13                        For the purposes of our analysis, we will assume that the circuit court’s decision to exclude the evidence was erroneous, and we will address the excluded evidence in a harmless error analysis.  An error is harmless if there is no reasonable possibility that it contributed to the defendant’s conviction.  State v. Dyess, 124 Wis. 2d 525, 543, 370 N.W.2d 222, 231-32 (1985).  A reasonable possibility is one that is sufficient to undermine confidence in the outcome of the proceeding.  State v. Patricia A.M., 176 Wis. 2d 542, 556, 500 N.W.2d 289, 295 (1993).  The burden of proof is on the beneficiary of the error to establish that the error was not prejudicial.  Dyess, 124 Wis. 2d at 544 n.11, 370 N.W.2d at 232 n.11.

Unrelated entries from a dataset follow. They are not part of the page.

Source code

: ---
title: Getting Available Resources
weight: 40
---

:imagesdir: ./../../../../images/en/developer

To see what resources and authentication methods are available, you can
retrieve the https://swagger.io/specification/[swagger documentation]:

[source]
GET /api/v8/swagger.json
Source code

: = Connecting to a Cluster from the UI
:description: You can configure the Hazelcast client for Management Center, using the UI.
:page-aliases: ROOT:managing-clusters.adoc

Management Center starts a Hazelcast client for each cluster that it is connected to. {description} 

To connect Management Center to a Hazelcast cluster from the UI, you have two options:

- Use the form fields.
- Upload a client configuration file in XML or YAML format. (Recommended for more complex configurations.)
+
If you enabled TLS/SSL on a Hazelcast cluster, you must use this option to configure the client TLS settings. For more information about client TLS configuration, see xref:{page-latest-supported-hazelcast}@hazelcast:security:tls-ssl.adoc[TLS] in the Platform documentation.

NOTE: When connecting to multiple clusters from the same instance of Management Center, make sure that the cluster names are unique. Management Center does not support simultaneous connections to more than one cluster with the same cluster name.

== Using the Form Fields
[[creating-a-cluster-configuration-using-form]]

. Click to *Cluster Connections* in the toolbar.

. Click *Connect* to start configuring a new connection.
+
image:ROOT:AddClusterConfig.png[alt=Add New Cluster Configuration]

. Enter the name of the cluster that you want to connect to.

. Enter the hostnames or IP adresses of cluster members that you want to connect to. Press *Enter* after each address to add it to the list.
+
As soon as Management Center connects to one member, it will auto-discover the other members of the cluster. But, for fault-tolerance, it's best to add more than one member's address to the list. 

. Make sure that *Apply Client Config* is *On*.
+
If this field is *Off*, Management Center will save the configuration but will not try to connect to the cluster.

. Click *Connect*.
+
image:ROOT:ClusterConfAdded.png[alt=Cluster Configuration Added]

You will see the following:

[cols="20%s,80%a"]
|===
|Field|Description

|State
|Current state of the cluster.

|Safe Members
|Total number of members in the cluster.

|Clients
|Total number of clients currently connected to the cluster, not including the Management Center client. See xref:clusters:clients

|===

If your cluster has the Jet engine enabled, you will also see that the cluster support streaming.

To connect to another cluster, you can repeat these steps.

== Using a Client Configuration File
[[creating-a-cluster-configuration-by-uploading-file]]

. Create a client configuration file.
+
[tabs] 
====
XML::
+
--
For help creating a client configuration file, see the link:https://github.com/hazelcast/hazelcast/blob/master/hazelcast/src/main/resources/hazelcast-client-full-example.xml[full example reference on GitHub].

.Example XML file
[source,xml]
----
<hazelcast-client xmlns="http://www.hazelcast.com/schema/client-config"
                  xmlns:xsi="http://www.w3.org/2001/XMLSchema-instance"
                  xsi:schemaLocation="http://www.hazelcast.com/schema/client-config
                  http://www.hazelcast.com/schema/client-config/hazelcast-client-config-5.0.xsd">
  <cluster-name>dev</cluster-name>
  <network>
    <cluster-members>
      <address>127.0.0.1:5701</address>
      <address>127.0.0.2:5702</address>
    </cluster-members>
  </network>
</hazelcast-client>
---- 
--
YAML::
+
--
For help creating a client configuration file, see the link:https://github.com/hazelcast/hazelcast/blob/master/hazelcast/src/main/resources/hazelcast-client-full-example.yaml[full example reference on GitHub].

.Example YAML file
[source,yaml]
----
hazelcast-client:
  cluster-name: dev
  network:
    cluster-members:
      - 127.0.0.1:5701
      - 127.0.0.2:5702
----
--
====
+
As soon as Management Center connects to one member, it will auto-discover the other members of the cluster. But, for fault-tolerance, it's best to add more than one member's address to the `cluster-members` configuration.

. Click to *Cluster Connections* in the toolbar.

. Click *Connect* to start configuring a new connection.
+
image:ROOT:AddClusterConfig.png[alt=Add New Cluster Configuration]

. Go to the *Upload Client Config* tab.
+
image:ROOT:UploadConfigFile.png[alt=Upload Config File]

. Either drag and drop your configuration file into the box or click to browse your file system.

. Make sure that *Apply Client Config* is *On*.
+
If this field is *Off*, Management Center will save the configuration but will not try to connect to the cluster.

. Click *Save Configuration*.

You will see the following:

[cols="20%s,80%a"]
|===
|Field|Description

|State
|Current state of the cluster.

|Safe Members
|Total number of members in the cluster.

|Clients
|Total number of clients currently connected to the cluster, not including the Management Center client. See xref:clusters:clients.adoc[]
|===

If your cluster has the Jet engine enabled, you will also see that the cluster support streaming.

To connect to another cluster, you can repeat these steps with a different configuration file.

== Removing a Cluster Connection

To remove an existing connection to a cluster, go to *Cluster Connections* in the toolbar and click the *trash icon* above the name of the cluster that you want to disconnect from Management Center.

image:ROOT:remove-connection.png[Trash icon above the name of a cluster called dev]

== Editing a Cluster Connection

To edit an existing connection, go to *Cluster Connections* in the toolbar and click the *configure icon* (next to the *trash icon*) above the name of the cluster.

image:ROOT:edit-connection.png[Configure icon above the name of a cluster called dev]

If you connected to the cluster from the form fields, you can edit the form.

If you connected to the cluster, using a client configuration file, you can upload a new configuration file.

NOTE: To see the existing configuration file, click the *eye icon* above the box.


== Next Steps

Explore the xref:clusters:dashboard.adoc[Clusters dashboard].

14                        At trial there was extensive testimony about Moe’s observations of Pittman, both while he was driving and during the field sobriety tests Pittman took and failed.  For example, he reported that Pittman’s vehicle straddled the centerline between two northbound lanes and also wove back and forth in them.  He said that initially Pittman denied drinking, and that he noted some of Pittman’s speech was slow and slightly slurred, that his eyelids were slow to blink and that his head was moving in a manner that made it appear it was too heavy for his neck.  He also detected the odor of intoxicants.  Moe said that while he conducted the HGN eye test, Pittman swayed from side to side and his eyes reacted with the jerking movement that is indicative of alcohol intoxication.  During the walk and turn test, Pittman was unable to walk a straight line, take the requested number of steps, or repeatedly place the heel of one foot at the toe of the other foot.  And in the one leg stand test, he could not stand on one foot for thirty seconds, even though he tried to do so four times. 

15                        Pittman stated that he intended to testify as follows:

I have friends who are attorneys and friends who are policemen in Illinois, and I have occasion as I said being that I am in the Emergency Room and such like that to have conversations.

It’s my understanding from conversations with them that in Illinois, it’s not advisable to submit to a test.

However, Pittman was driving in Wisconsin at the time of his arrest, not in Illinois.  To the extent that the testimony might have been admitted solely to further explain Pittman’s “state of mind” at the time of the refusal (i.e., why he believed what he believed about submitting to tests), it would add almost nothing to what was already before the jury.  Additionally, Pittman testified that he understood the Informing the Accused form which was read to him and which provides, “If you refuse to take any test that this agency requests, your operating privilege will be revoked and you will be subject to other penalties.  The test results or the fact that you refused testing can be used against you in court.”  Therefore, upon a thorough review of the record, we conclude that there is no reasonable possibility that the jury would have acquitted Pittman if the excluded testimony had been admitted.

CONCLUSION

16                        We conclude that even if we were to assume that the challenged testimony were admissible, the circuit court’s decision to exclude it is harmless error.  Accordingly, we affirm the judgment of conviction and the circuit court’s denial of Pittman’s motion for a new trial.

            By the Court.—Judgment and order affirmed.

            This opinion will not be published.  See Wis. Stat. Rule 809.23(1)(b)4.

 

 

 

 

 


 



[1]  This appeal is decided by one judge pursuant to Wis. Stat. § 752.31(2)(c) (1999-2000).  Additionally, all further references to the Wisconsin Statutes are to the 1999-2000 version unless otherwise noted.